2017-10-06 @sunderls

leetCode js

https://leetcode.com/problems/3sum-closest/description/

Given an array S of n integers, find three integers in S such that the sum is closest to a given number, target. Return the sum of the three integers. You may assume that each input would have exactly one solution.

For example, given array S = {-1 2 1 -4}, and target = 1.

The sum that is closest to the target is 2. (-1 + 2 + 1 = 2).

analysis

we've done a special version of this problem, which target is 0 in previous problem: [leetcode war 15 - 3Sum])(http://tech.colla.me/en/show/leetcode_war_15_3Sum)

so instead of 0, we have to consider a generic form of solution.

we also sort this and traverse all the numbers by placing them as the middle one:

let s = num[i] + num[j] + num[k] 

if s > target
    we have to move k to k-1, num[i] + num[j] + num[k-1],
if s < target
    we have to move i to i+ 1, num[i + 1] + num[j] + num[k]

this will have the same O(n2) as the last one

solution 1 two cursors

/**
 * @param {number[]} nums
 * @return {number[][]}
 */
var threeSumClosest = function(nums, target) {
    var result = [];
    var closestDistance = Infinity;

    // first lets sort the array
    nums.sort(function(a, b) {
        if (a < b) {
            return -1;
        }

        if (a > b) {
            return 1;
        }

        return 0;
    });

    if (nums.length < 3) {
        return result;
    }

    var distance = 0;
    var sum = 0;
    // try every number as the middle one
    for (var i = 1, max = nums.length - 1; i < max; i++) {
        var j = 0;
        var k = nums.length - 1;

        // if encounter two same numbers
        // we can skip checking j < i - 1
        if (nums[i] === nums[i - 1]) {
            j = i - 1;
        }

        while (j < i && k > i) {
            sum = nums[j] + nums[i] + nums[k];
            distance = Math.abs(sum - target);

            if (distance < closestDistance) {
                result = sum;
                closestDistance = distance;

                if (distance === 0) {
                    break;
                }

                // for case like -1 -1 2
                // we should move the middle number just right to the next different value
                // because the triple is already collected    
                if (nums[j] === nums[i]) {
                    while (i < max && nums[i + 1] === nums[i]) {
                        i++;
                    }
                }
            }

            if (sum <= target) {
                j++;
                while (j < i && nums[j] === nums[j - 1]) {
                    j++;
                }
            }

            if (sum >= target) {
                k--;
                while (k > i && nums[k] === nums[k + 1]) {
                    k--;
                }
            }
        }
    }

    return result;
};

well it basically is the same as the last one. except that we are caching the closest number, rather than comparing to 0;

this solution ranks top 30%, not that bad ?

| Things to do |
A. Please reproduce word for word the part of the 3Sum Closest write-up that begins at the words "The sum that" and stops after the words "15 - 3Sum])(http://tech.colla.me/en/show/leetcode_war_15_3Sum)".
B. List the integers in the example array S from the 3Sum Closest write-up.
C. Translate this sentence from the 3Sum Closest write-up into French: "You may assume that each input would have exactly one solution."

| Material supplied |

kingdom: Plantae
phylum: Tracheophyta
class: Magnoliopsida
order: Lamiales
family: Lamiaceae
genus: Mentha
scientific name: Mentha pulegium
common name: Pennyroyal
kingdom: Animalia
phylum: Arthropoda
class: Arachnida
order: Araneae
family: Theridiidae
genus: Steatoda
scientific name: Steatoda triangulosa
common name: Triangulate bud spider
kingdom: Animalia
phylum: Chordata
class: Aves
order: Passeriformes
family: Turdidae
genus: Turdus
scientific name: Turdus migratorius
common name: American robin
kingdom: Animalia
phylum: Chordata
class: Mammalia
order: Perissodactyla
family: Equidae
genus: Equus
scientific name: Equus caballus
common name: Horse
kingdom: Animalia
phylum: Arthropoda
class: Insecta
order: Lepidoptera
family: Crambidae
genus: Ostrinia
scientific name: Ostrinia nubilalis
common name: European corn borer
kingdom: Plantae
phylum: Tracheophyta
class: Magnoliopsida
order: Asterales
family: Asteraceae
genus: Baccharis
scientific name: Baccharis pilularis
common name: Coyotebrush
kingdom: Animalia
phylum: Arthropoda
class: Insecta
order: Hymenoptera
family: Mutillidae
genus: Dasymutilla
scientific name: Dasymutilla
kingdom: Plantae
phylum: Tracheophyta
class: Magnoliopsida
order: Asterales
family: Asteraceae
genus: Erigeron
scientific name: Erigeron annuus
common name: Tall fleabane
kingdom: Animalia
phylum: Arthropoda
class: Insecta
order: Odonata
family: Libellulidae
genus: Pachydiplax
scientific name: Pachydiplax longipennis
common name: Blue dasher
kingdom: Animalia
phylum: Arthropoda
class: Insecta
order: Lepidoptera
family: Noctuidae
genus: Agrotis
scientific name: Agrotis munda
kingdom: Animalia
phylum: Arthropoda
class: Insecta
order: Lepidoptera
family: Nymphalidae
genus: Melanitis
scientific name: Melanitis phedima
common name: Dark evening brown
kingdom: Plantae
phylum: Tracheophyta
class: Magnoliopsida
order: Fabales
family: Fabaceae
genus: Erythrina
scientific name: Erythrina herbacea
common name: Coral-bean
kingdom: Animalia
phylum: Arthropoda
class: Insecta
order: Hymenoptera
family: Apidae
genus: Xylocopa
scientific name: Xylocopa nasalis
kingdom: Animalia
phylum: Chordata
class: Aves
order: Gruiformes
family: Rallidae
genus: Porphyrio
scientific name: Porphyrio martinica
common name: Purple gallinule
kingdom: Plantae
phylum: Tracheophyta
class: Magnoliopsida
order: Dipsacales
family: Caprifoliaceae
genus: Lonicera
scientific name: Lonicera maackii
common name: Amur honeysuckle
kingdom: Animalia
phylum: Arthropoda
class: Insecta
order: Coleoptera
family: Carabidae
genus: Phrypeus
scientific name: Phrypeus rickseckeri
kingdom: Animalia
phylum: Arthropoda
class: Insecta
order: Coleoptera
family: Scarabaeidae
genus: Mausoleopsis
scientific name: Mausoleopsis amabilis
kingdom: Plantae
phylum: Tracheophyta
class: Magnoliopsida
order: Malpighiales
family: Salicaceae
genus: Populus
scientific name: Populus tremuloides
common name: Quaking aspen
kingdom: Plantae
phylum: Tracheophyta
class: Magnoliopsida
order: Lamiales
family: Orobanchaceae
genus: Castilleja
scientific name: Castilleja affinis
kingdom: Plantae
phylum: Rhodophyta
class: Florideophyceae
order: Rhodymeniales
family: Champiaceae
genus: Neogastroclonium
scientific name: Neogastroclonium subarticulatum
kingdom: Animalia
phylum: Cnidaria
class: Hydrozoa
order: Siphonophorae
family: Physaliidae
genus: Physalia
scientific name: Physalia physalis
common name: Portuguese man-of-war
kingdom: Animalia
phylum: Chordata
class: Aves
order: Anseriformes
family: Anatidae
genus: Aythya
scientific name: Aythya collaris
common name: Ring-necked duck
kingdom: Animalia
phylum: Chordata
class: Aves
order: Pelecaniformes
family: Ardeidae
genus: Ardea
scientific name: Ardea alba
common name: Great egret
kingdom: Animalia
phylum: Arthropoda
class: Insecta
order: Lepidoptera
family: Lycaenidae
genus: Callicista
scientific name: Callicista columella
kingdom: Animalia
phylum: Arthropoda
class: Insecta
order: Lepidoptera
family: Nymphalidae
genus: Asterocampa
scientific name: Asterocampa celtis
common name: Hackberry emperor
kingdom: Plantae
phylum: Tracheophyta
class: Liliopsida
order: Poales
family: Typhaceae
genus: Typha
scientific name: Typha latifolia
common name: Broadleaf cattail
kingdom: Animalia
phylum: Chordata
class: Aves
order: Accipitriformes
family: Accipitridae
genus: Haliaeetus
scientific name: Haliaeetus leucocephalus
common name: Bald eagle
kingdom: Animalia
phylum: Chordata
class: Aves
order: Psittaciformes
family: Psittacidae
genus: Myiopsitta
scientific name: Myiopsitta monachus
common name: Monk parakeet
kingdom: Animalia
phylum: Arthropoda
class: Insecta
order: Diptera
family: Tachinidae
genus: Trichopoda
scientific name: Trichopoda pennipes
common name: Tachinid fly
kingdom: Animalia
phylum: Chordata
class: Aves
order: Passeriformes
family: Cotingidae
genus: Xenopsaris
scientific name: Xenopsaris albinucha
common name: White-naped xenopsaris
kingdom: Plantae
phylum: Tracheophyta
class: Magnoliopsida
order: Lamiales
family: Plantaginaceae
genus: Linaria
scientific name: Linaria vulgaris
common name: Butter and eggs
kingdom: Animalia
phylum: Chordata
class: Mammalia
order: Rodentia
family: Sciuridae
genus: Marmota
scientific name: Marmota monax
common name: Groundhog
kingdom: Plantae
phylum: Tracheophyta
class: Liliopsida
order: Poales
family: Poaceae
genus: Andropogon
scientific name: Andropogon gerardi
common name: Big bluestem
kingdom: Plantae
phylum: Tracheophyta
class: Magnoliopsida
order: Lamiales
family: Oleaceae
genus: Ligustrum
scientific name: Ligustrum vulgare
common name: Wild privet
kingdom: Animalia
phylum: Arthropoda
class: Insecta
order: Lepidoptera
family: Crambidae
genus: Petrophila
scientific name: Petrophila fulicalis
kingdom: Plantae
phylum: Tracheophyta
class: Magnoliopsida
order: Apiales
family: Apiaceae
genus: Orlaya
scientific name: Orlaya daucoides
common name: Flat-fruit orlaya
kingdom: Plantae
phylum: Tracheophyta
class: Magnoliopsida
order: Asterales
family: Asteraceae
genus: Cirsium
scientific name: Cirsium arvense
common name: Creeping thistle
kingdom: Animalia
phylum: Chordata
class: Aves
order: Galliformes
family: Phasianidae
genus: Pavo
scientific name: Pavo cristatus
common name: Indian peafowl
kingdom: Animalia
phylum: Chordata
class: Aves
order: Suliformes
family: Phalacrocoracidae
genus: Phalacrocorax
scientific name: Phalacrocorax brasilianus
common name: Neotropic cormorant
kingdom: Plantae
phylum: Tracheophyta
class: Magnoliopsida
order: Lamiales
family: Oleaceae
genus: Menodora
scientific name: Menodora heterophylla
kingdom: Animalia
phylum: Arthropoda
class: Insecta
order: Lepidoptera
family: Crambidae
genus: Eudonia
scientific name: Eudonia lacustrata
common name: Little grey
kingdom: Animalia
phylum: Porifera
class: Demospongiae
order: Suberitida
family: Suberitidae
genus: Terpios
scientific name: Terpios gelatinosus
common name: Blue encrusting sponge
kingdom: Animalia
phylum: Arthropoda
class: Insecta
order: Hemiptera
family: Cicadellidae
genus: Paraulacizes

| Worked answers |
A.
The sum that is closest to the target is 2. (-1 + 2 + 1 = 2).

analysis

we've done a special version of this problem, which target is 0 in previous problem: [leetcode war 15 - 3Sum])(http://tech.colla.me/en/show/leetcode_war_15_3Sum)

B. -1, 2, 1, -4

C. Vous pouvez supposer que chaque entrée aurait exactement une solution.